Cumprindo promessa de campanha, feita no pleito de 2014, o governador do Maranhão, Flavio Dino (PCdoB), baixou um decreto em 2015 que proíbe que nomes de pessoas vivas sejam usadas para batizar prédios públicos. A norma se estende também a indivíduos que tenham sido responsabilizados por violações de direitos humanos durante o regime militar.

Segundo ele, seu decreto apenas obedece a Lei Federal nº 6.454, de 1977, que estabelece que “É proibido, em todo o território nacional, atribuir nome de pessoa viva ou que tenha se notabilizado pela defesa ou exploração de mão de obra escrava”.

De acordo com informações do jornal O Estado de São Paulo, um decreto publicado no Diário Oficial do Estado em 14 de janeiro estabelece a alteração dos nomes de 37 escolas do Maranhão que ainda não haviam se adequado à nova norma.

O ex-governador do Maranhão e ex-presidente da República José Sarney (PMDB) era quem mais tinha prédios batizados em sua homenagem, sete, no total. Sua filha, a ex-governadora Roseana Sarney, também era lembrada no nome de três estabelecimentos.

Além deles, outros ex-governadores, o atual senador Edison Lobão (PMDB), João Alberto de Souza (PMDB) e João Castelo (PSDB) também deixarão de ver seus nomes estampados na fachada de colégios. Outro homenageado que não mais nomeará uma instituição é o poeta maranhense Ferreira Gullar. Agora, as escolas terão nomes de políticos, professores, religiosos e estudiosos que já faleceram.
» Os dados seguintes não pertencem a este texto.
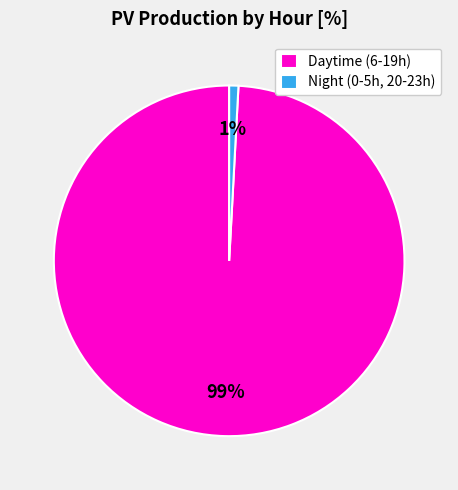

What is the largest slice in the pie chart?

Daytime (6-19h)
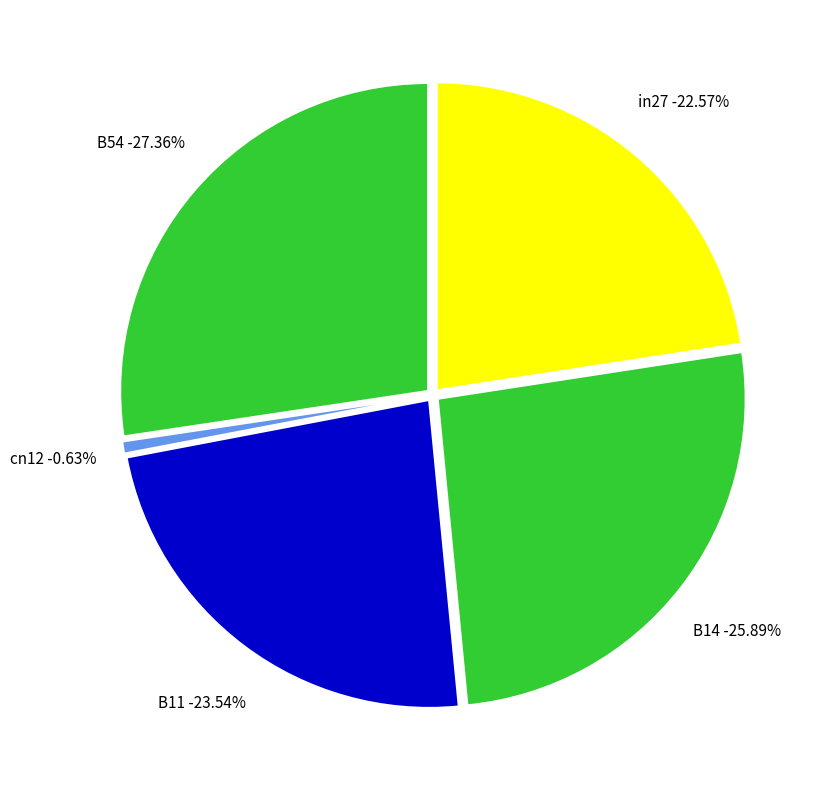

Which category has the smallest portion of the pie?

cn12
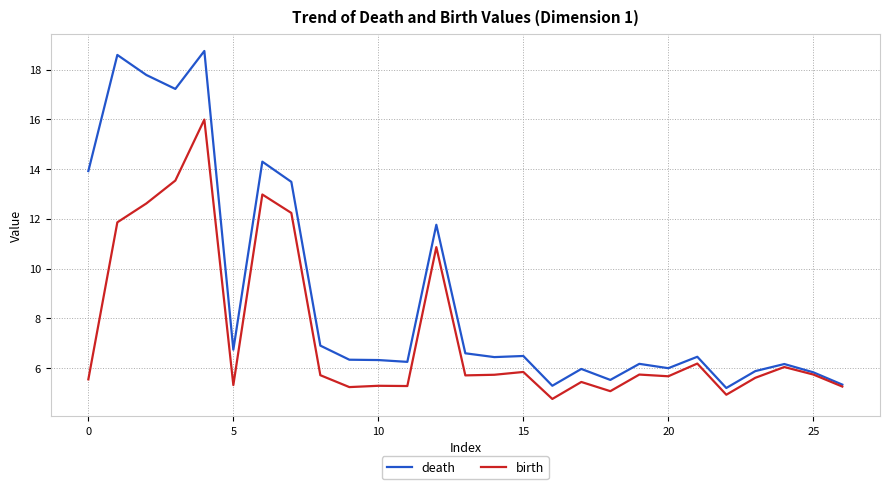

Rank the series by their average value, from lowest to highest.

birth, death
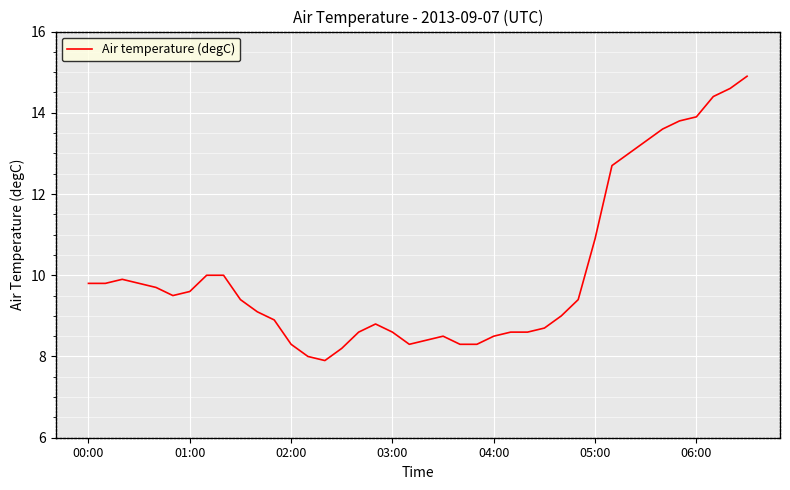

Does the chart display data point markers on the line(s)?

No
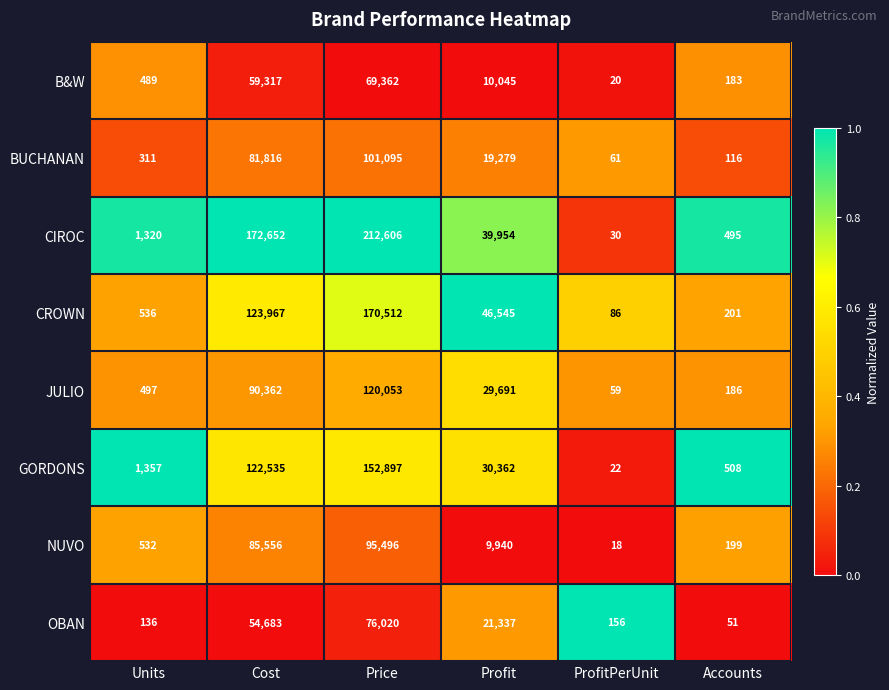

What is the difference between the highest and lowest values at Units?

1221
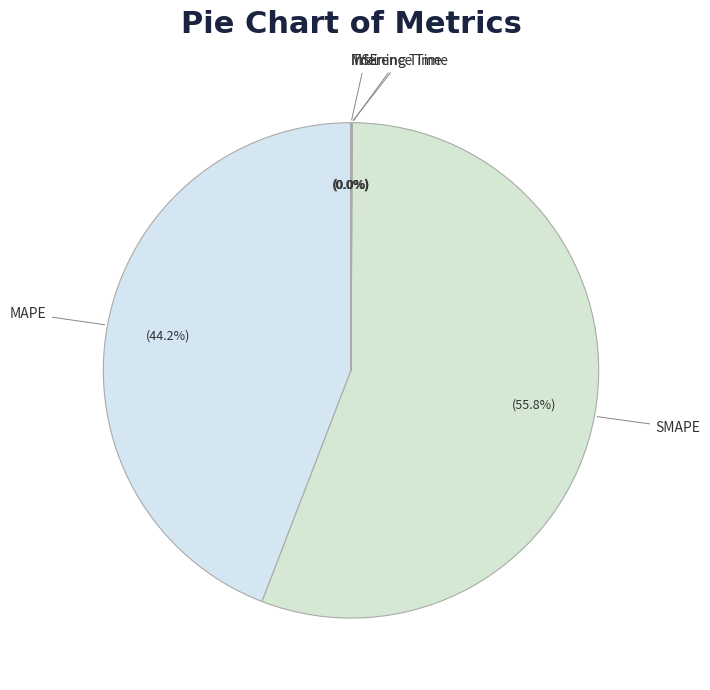

To the nearest percent, what is the average slice percentage?

20%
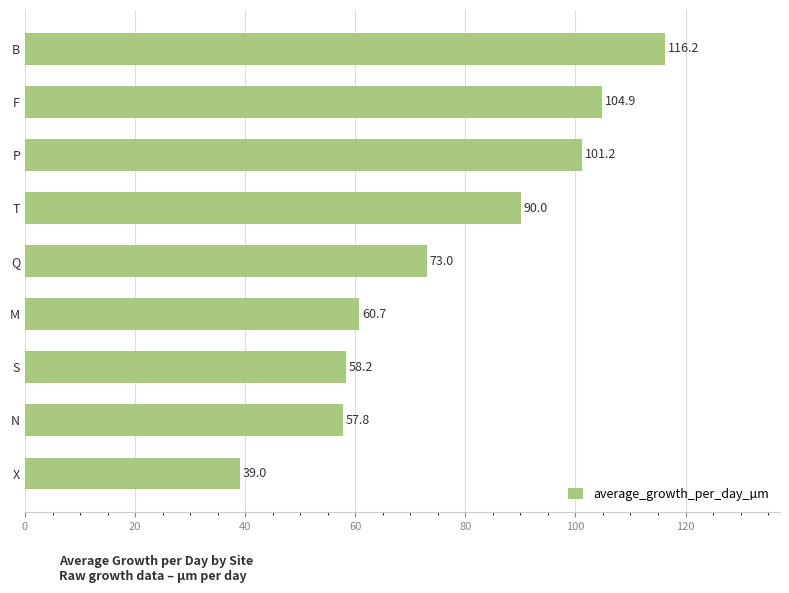

Rank the categories by value from lowest to highest.

X, N, S, M, Q, T, P, F, B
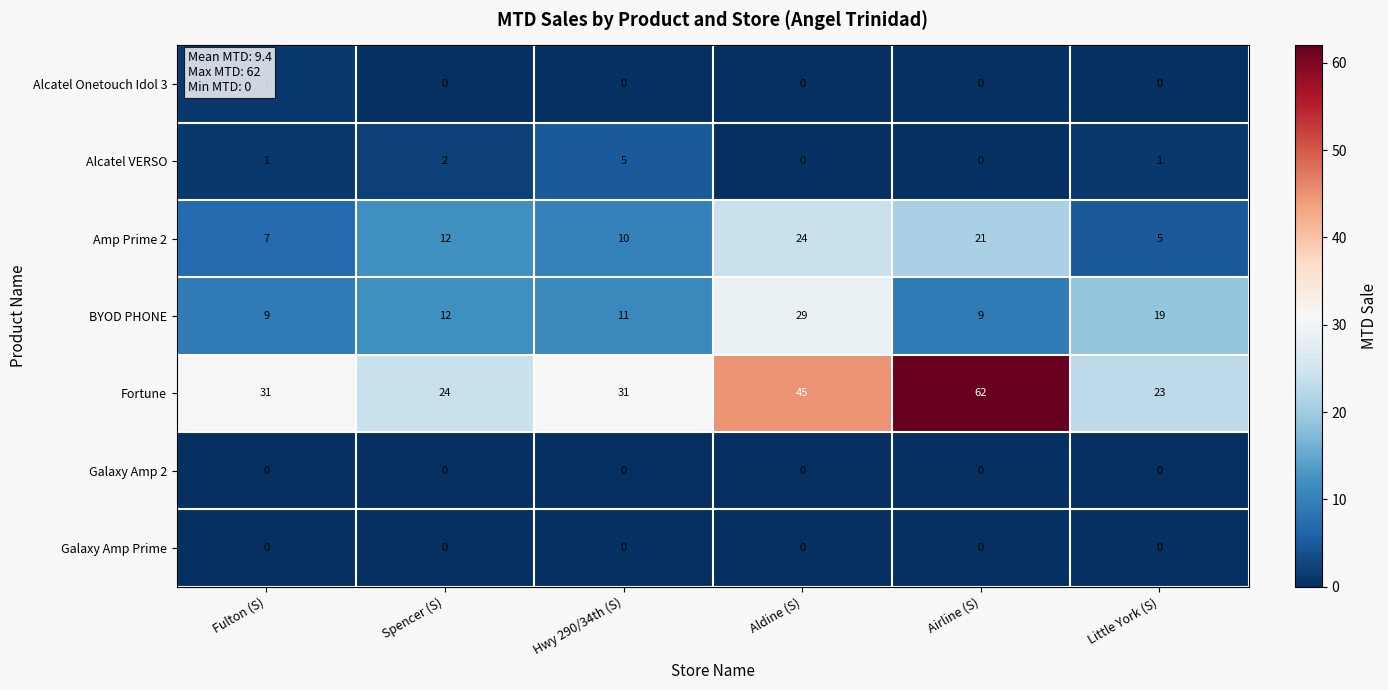

What is the difference between the second highest and second lowest values in the Fortune series?

21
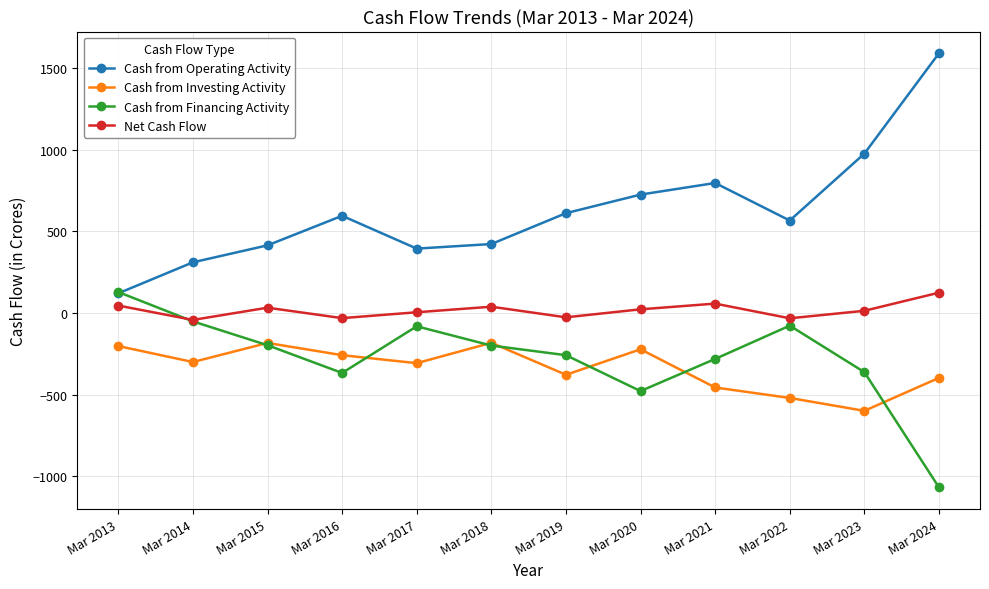

True or false: Cash from Investing Activity and Cash from Operating Activity intersect in this chart.

False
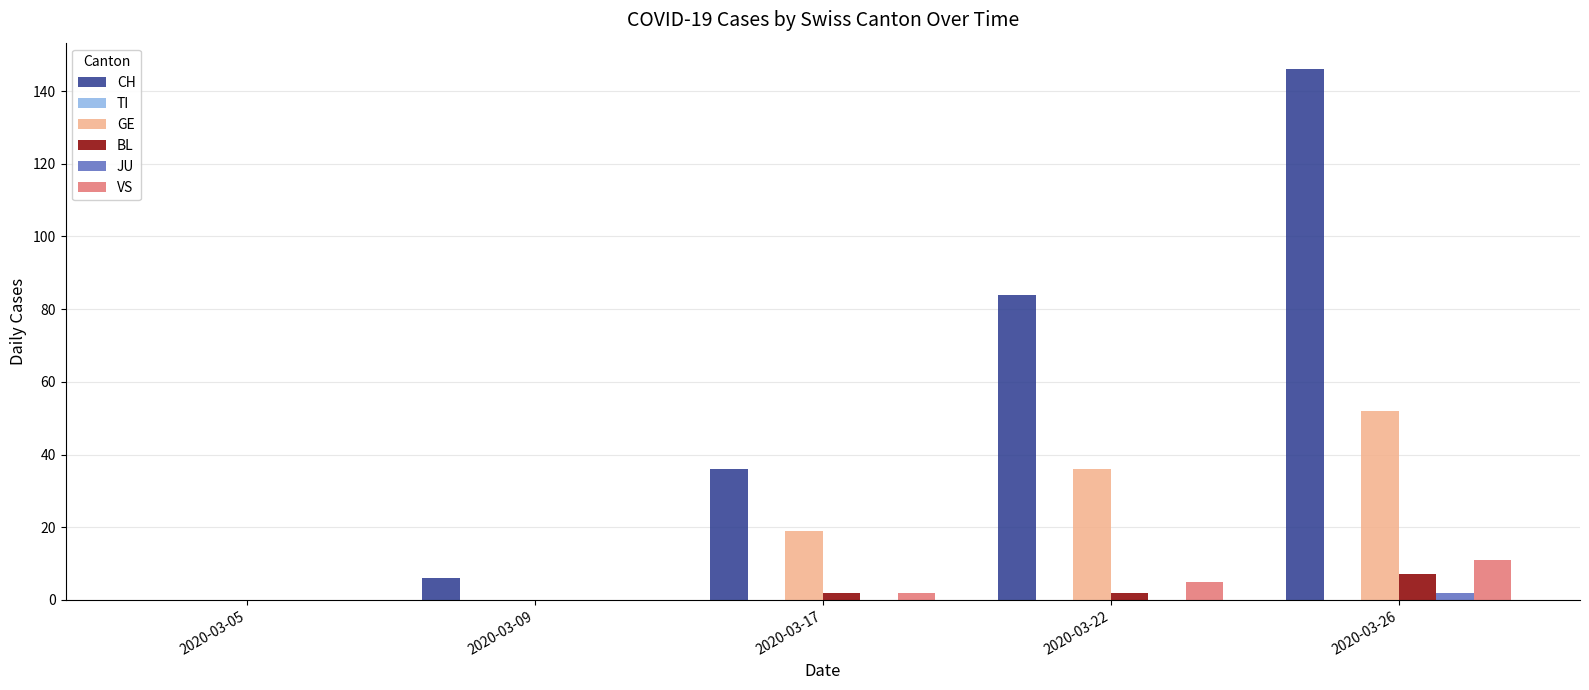

What is the maximum value shown in the chart?

146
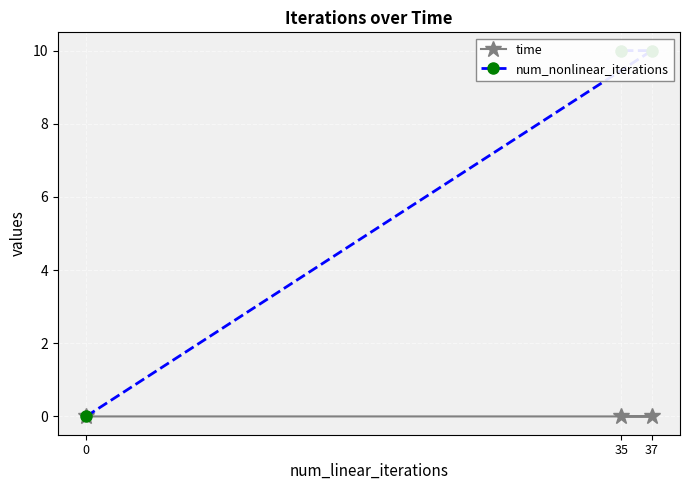

Count the time values in the range 0 to 1.

3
Sobre os nomes ligados à Ditadura Militar, que já não mais nomeiam prédios no Maranhão, Dino afirma que tomou a medida em 2015 porque não haveria motivos para homenagear pessoas como os generais Castelo Branco, Emílio Garrastazu Médici e Arthur Costa e Silva, que governaram o país naquela época. Para o governador, não se deve exaltar ditadores.